Saved data entries
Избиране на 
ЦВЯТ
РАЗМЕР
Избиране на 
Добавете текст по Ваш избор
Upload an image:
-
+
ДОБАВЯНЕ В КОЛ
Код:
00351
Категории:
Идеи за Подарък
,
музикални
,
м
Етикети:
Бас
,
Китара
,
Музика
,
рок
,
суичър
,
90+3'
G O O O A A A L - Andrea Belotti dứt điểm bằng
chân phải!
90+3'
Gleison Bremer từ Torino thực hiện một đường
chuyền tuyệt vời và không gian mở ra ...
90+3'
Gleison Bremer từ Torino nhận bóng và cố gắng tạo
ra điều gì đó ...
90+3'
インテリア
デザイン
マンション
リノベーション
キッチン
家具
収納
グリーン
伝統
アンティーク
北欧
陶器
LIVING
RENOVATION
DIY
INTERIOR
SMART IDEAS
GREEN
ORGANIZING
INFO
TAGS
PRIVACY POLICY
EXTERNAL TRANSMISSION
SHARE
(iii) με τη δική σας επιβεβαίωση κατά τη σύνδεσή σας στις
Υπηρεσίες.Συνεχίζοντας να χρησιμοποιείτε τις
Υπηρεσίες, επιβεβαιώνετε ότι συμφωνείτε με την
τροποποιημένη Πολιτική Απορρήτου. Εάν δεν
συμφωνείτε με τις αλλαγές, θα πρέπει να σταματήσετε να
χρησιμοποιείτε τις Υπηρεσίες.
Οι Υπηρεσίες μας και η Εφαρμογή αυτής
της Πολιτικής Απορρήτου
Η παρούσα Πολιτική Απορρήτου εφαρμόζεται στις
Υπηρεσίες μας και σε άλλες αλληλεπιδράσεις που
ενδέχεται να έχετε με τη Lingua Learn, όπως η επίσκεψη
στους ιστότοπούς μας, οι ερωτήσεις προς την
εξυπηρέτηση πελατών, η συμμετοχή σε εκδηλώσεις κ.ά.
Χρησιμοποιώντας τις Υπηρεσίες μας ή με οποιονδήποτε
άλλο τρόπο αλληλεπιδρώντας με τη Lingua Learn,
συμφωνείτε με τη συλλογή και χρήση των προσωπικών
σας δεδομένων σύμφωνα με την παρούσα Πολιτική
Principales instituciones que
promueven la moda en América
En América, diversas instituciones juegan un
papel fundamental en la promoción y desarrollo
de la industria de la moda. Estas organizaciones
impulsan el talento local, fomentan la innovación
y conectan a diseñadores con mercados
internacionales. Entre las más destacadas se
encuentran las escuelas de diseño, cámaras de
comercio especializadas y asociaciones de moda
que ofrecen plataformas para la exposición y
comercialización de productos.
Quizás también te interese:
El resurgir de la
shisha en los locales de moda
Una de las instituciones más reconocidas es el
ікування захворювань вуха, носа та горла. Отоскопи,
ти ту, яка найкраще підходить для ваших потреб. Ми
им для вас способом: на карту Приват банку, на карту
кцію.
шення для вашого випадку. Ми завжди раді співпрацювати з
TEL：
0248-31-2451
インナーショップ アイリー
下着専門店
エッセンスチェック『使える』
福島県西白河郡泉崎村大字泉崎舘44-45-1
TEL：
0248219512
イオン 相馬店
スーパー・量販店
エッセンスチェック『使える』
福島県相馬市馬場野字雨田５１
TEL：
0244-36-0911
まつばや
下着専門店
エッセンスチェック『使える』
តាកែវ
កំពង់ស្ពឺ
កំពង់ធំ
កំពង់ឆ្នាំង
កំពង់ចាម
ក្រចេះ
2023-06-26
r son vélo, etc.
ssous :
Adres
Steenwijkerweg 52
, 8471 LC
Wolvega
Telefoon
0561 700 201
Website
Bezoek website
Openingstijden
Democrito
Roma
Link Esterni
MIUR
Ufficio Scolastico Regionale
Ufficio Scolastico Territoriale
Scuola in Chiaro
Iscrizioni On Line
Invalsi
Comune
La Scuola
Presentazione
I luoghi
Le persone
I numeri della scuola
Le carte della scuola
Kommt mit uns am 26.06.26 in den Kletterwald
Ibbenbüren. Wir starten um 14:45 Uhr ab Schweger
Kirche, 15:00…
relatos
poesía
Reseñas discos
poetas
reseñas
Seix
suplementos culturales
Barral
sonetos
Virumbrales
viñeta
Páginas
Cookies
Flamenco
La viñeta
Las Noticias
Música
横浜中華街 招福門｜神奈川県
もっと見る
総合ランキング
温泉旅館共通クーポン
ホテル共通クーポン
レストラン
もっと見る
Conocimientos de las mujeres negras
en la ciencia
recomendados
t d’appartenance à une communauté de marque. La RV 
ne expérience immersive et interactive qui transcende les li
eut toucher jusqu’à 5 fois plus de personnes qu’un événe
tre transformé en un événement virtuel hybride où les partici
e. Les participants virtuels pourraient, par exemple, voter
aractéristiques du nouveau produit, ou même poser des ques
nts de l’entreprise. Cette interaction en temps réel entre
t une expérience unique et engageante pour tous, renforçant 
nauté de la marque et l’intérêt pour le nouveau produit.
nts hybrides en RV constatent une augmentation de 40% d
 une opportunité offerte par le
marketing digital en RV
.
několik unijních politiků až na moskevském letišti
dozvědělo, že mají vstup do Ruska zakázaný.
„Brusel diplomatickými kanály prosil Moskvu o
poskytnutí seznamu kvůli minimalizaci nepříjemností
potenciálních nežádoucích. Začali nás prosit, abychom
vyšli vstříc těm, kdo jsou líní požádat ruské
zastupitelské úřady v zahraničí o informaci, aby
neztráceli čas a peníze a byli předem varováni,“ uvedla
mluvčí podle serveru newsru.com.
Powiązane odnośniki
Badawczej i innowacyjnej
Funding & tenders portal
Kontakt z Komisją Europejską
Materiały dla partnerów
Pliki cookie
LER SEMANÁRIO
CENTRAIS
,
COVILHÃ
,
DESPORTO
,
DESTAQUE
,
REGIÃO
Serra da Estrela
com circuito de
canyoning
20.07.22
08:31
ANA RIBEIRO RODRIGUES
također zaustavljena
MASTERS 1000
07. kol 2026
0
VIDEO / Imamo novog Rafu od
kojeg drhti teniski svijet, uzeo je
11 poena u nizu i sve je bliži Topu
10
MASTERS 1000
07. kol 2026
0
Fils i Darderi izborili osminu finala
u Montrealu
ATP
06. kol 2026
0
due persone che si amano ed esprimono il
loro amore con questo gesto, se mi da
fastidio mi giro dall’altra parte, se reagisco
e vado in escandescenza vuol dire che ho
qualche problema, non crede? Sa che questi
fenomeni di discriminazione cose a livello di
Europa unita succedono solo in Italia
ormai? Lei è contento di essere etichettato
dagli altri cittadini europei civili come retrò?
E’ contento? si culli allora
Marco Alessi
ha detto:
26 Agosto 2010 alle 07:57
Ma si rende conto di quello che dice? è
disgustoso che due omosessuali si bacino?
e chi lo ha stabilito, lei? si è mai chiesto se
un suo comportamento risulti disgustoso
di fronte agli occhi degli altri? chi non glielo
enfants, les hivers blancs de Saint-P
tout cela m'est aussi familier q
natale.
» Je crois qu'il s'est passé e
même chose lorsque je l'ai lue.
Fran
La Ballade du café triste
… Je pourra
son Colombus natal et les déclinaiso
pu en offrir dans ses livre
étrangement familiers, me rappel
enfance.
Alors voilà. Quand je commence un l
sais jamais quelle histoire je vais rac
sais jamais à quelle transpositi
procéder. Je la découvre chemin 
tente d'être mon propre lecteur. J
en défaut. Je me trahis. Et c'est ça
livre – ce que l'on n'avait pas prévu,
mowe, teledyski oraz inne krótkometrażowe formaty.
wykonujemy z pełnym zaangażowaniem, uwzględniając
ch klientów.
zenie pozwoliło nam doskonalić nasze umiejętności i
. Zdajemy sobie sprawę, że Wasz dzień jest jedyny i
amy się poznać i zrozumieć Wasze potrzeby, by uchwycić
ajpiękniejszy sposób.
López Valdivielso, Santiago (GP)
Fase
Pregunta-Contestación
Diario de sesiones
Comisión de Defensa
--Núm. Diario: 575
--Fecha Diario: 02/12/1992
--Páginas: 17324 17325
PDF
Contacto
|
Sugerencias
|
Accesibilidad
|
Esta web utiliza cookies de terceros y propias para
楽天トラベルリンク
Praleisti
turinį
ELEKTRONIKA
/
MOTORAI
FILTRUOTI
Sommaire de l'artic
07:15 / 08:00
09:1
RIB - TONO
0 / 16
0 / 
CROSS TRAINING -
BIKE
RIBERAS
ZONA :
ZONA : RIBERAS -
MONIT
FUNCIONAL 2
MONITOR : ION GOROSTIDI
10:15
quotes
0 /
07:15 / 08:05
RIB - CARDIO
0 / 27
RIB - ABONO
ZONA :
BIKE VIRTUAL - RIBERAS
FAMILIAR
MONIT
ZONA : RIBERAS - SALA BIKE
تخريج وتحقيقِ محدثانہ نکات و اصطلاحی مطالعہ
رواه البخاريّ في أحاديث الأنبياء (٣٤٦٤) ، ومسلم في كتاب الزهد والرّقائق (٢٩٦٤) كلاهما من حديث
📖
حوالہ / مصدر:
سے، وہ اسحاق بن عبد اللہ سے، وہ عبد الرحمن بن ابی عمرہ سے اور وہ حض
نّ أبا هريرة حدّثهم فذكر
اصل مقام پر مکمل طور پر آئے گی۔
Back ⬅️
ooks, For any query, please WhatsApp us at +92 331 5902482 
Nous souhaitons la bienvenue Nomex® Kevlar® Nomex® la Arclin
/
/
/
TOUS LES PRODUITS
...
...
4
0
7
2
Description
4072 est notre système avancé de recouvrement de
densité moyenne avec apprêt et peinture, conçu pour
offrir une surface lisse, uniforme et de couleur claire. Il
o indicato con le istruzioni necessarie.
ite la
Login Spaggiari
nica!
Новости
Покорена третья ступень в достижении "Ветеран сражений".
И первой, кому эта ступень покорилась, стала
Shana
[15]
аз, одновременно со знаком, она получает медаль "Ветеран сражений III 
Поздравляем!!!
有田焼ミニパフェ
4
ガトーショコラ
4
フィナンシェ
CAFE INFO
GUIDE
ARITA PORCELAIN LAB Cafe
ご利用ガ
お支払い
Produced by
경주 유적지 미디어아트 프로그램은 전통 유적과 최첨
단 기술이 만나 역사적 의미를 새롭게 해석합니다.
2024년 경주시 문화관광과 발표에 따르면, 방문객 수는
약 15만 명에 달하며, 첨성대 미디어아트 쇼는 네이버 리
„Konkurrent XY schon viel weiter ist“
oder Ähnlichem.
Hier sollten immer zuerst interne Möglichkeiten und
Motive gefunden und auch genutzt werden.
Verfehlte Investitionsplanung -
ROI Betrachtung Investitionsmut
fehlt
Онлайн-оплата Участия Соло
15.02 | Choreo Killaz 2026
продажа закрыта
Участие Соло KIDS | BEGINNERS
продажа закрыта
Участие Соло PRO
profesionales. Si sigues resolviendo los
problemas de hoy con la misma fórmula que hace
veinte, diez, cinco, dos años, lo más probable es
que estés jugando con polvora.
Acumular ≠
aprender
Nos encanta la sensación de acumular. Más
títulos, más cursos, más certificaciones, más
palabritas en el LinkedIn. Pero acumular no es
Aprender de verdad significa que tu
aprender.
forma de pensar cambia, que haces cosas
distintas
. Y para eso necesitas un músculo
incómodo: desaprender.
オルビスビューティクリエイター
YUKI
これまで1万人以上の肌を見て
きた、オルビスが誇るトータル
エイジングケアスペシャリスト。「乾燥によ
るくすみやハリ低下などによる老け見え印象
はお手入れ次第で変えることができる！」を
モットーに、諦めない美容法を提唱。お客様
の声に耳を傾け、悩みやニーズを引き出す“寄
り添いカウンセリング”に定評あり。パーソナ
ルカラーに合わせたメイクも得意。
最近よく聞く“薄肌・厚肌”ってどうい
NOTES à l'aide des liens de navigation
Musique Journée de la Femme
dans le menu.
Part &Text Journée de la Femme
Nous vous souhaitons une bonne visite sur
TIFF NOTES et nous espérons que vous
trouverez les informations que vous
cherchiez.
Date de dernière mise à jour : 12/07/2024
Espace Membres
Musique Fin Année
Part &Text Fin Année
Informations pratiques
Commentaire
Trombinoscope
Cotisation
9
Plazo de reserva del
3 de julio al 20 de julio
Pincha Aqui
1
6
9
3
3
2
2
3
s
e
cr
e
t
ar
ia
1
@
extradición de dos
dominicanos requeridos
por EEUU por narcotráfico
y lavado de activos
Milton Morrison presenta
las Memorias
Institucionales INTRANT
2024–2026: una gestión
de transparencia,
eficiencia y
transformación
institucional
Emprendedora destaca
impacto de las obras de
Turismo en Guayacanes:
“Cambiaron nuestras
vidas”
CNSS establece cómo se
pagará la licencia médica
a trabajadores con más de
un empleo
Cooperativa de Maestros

* **REQUEST**:
Reproduce the listing verbatim, starting at its first line and ending at the line that contains "encuentran las escuelas de diseño, cámaras de", with both of those lines included.

* **EXERCISE ANSWER**:
Избиране на 
ЦВЯТ
РАЗМЕР
Избиране на 
Добавете текст по Ваш избор
Upload an image:
-
+
ДОБАВЯНЕ В КОЛ
Код:
00351
Категории:
Идеи за Подарък
,
музикални
,
м
Етикети:
Бас
,
Китара
,
Музика
,
рок
,
суичър
,
90+3'
G O O O A A A L - Andrea Belotti dứt điểm bằng
chân phải!
90+3'
Gleison Bremer từ Torino thực hiện một đường
chuyền tuyệt vời và không gian mở ra ...
90+3'
Gleison Bremer từ Torino nhận bóng và cố gắng tạo
ra điều gì đó ...
90+3'
インテリア
デザイン
マンション
リノベーション
キッチン
家具
収納
グリーン
伝統
アンティーク
北欧
陶器
LIVING
RENOVATION
DIY
INTERIOR
SMART IDEAS
GREEN
ORGANIZING
INFO
TAGS
PRIVACY POLICY
EXTERNAL TRANSMISSION
SHARE
(iii) με τη δική σας επιβεβαίωση κατά τη σύνδεσή σας στις
Υπηρεσίες.Συνεχίζοντας να χρησιμοποιείτε τις
Υπηρεσίες, επιβεβαιώνετε ότι συμφωνείτε με την
τροποποιημένη Πολιτική Απορρήτου. Εάν δεν
συμφωνείτε με τις αλλαγές, θα πρέπει να σταματήσετε να
χρησιμοποιείτε τις Υπηρεσίες.
Οι Υπηρεσίες μας και η Εφαρμογή αυτής
της Πολιτικής Απορρήτου
Η παρούσα Πολιτική Απορρήτου εφαρμόζεται στις
Υπηρεσίες μας και σε άλλες αλληλεπιδράσεις που
ενδέχεται να έχετε με τη Lingua Learn, όπως η επίσκεψη
στους ιστότοπούς μας, οι ερωτήσεις προς την
εξυπηρέτηση πελατών, η συμμετοχή σε εκδηλώσεις κ.ά.
Χρησιμοποιώντας τις Υπηρεσίες μας ή με οποιονδήποτε
άλλο τρόπο αλληλεπιδρώντας με τη Lingua Learn,
συμφωνείτε με τη συλλογή και χρήση των προσωπικών
σας δεδομένων σύμφωνα με την παρούσα Πολιτική
Principales instituciones que
promueven la moda en América
En América, diversas instituciones juegan un
papel fundamental en la promoción y desarrollo
de la industria de la moda. Estas organizaciones
impulsan el talento local, fomentan la innovación
y conectan a diseñadores con mercados
internacionales. Entre las más destacadas se
encuentran las escuelas de diseño, cámaras de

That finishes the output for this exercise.